There’s an enormous dimension with the unitive power of sex also. Man and woman compliment each other, In gay-sex, a man has to play the sex- role of a woman. It’s just fake - a pretend world of make-believe. This is mentally, spiritually, emotionally and physically damaging. It’s a complete violation of the purpose of sexuality as God intended, and of the integrity of men and women as God planned.
There’s no reason why men cannot simply have good, chaste friendships. In fact, men need that, as women do, with each other.
Introducing sexuality to those relationships is nonsensical.
I think we are reaping the bitter fruits of the contraceptive mentality.

I don’t remember the Pope who warned us against artificial contraception, but his words were prophetic.
 
I wouldn’t marry a converted gay person, I wouldn’t want to risk a loveless marriage with someone who was never even attracted to me.
How do you know it would be loveless? What if you were the person that caused him to “go straight”?
Back to the original topic the problem is us Catholics aren’t offering anything different to the world’s message of marriage or loneliness.
But what if there isn’t anything different? Remember, it was God Who said that it is not good for the man to be alone (Genesis 2). According to CCC 1603, it is the vocation to marriage (obviously heterosexual) that is written into our very nature, and although celibacy (under the term “virginity for the sake of the kingdom”) is considered better, it is not the natural state - it requires supernatural graces, and not everyone is granted those graces (read what Jesus Christ said regarding the “eunuchs for the kingdom”). It’s not something everyone can handle. That is why I cringe when I hear terms like “imposed celibacy” - it is just as sickening as “forced marriages”. The only time celibacy is mandated by the Bible is when a person is divorced and his/her spouse is still alive (see one of St. Paul’s letters). Forcing celibacy on someone who can’t handle it but is canonically eligible for a heterosexual marriage is like trying to “force a round peg into a square hole”. That’s why I’m against outlawing “conversion therapy” - what if a person wants to convert? And what about those who turn to same-sex experiences due to early sexual abuse? Should we deny them healing until they are 18? What if that’s too late?
 
I think we are reaping the bitter fruits of the contraceptive mentality.

I don’t remember the Pope who warned us against artificial contraception, but his words were prophetic.

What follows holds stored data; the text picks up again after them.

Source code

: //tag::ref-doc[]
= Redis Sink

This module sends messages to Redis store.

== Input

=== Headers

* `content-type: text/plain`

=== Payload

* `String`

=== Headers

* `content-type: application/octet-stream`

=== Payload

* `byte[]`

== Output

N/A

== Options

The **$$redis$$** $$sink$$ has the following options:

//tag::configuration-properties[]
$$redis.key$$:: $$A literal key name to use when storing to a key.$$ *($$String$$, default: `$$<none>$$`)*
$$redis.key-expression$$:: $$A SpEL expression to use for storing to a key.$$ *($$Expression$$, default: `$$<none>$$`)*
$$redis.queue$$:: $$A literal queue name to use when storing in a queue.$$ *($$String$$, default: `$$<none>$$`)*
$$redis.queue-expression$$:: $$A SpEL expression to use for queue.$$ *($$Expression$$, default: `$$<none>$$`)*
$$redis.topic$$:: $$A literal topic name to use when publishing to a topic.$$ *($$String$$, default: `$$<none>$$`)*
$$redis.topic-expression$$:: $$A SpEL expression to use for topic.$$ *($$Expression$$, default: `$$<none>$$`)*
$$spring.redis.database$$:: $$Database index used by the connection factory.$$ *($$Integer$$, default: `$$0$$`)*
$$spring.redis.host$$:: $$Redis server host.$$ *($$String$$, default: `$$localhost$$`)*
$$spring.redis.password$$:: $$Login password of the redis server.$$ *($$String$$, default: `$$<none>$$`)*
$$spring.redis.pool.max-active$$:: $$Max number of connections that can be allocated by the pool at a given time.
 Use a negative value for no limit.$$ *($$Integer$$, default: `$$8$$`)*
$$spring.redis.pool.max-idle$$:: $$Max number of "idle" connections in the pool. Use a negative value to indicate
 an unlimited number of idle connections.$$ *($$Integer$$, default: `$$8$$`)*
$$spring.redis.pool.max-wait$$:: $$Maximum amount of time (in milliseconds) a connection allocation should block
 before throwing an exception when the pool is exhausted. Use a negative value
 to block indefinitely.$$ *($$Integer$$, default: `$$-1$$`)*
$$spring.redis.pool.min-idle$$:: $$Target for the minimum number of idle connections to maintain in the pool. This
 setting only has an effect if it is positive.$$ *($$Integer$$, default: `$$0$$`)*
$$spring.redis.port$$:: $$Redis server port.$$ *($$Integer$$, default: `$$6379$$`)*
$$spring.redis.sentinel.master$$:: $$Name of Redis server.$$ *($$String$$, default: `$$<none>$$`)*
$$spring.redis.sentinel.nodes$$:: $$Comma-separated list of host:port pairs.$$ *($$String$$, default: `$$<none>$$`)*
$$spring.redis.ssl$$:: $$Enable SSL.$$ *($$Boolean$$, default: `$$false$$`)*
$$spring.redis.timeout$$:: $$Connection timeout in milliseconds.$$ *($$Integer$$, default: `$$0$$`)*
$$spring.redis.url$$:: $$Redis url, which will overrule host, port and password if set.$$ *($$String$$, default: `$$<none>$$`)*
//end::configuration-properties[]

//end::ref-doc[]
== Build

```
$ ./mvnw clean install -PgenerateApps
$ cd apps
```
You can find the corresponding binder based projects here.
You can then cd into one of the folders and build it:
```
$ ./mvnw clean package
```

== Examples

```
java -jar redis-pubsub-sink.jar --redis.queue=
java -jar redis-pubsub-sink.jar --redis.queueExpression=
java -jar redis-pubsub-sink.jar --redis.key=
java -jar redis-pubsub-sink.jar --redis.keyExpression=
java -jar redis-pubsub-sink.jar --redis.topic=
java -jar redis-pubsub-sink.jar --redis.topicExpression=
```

Pope Bl. Paul VI’s encyclical Humanae Vitae is what first pops into my mind; there may have been other Popes as well.
 
I think this is a gross simplication of life. It also completely devalues friendship. Not everyone is called to marriage and some of those people aren’t called to religious life. Some due to circumstances are pushed into an unchosen celibacy. Does it mean they are alone and without love. Current culture says YES but that should be a resounding NO.
Maybe it should and maybe it shouldn’t (actually, given divine providence, everything is exactly as it should be), but that question is irrelevant. Because current culture says yes, that makes it a yes. When everyone else obeys the cultural mandate, it’s either obey along with them or be alone. I learned that the hard way and wasted quite a few years in doing so. You’re talking about a dream, an ideal, but you cannot change the culture to conform to your ideal. You can keep on living in a dream world, or you can get in line with the world God actually gave us. Guess which option is more pleasing to Him.